[WHAT NEEDS TO BE DONE] Pull every line with "universite" from the material.

[SUPPLIED INFORMATION]
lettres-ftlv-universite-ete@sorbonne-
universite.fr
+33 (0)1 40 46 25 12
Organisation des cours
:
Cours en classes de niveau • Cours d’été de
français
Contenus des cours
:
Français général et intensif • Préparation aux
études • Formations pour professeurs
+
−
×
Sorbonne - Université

[SOLUTION]
lettres-ftlv-universite-ete@sorbonne-
universite.fr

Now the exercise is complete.